“Her ladyship is not at home.” The butler’s bland voice fell like a douche of cold water on John’s heart.
Now, I don’t know whether John’s face fell in proportion to his heart, and the butler, more human than the majority of butlers, saw the falling, or whether his next statement came in the mere ordinary routine of matters. Anyhow,
“But Miss Delancey is at home, and her ladyship will return shortly,” followed closely on the former speech.
John’s heart leaped to at least ten degrees above the point from which it had fallen. The speech had not even come as a query regarding his desire to enter, it had come as simple statement of fact.
John stepped across the threshold.
CHAPTER XXVIII
ON THE TERRACE
She came to him in the hall.
Underneath her cordial ease of manner was the tiniest hint of shyness, a sort of half-forgotten breath of extreme youngness, I might almost say of childishness. Yet, very assuredly, there was nothing gauche about the reception. The hint merely served to emphasize her youth. If John thought about her age at all, he probably placed her at about twenty-two or thereabouts, which, I take it, was pretty near the mark. But I don’t fancy the thought entered his mind. It was enough for him that there she was, sitting opposite to him in the dusky hall. A ray of sunlight, falling through an open window, caught the burnished copper of her hair, turning it to vivid flame. It looked a thing alive and palpitating, a burning aureole around her face.

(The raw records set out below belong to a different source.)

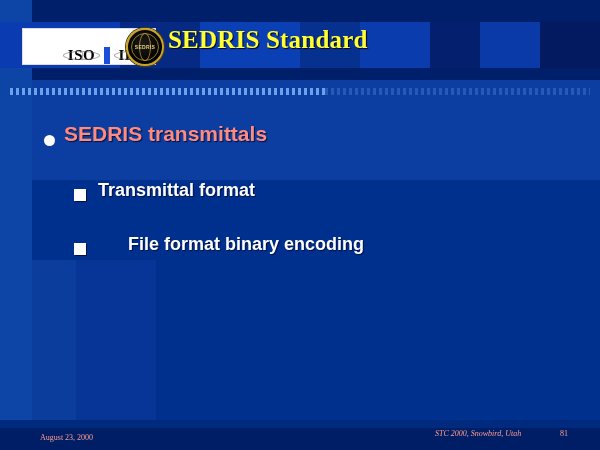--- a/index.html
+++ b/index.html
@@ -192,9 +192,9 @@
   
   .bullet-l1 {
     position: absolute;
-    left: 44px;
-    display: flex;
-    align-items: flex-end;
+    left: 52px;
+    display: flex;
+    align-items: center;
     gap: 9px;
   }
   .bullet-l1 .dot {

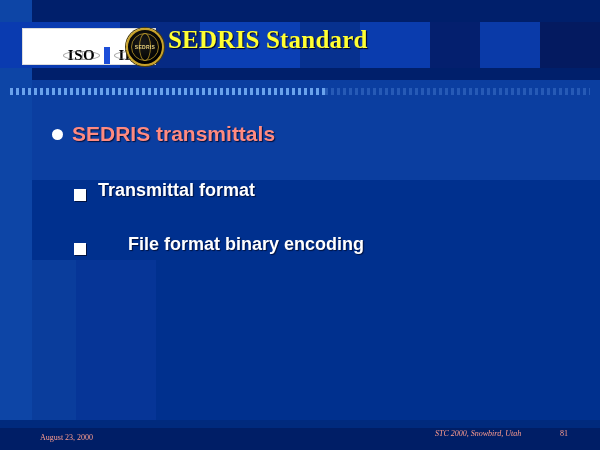--- a/index.html
+++ b/index.html
@@ -308,7 +308,7 @@
 
   <div class="footer-left">August 23, 2000</div>
   <div class="footer-center">STC 2000, Snowbird, Utah</div>
-  <div class="footer-page">81</div>
+  <div class="footer-page">38</div>
 
 </div>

And now that the eighth meeting was accomplished, John found himself suddenly tongue-tied, at a loss for any of those suitable little phrases fitting to the occasion. Nothing is so infectious as embarrassment, however slight, more particularly if there be any degree of sympathy between the two. Certainly it proved infectious in this case. Words halted, phrases came disjointedly, disconnectedly.
John cursed himself inwardly for a fool, a procedure which, you may rightly guess, did not vastly aid matters. And then, suddenly, Rosamund got up from her chair.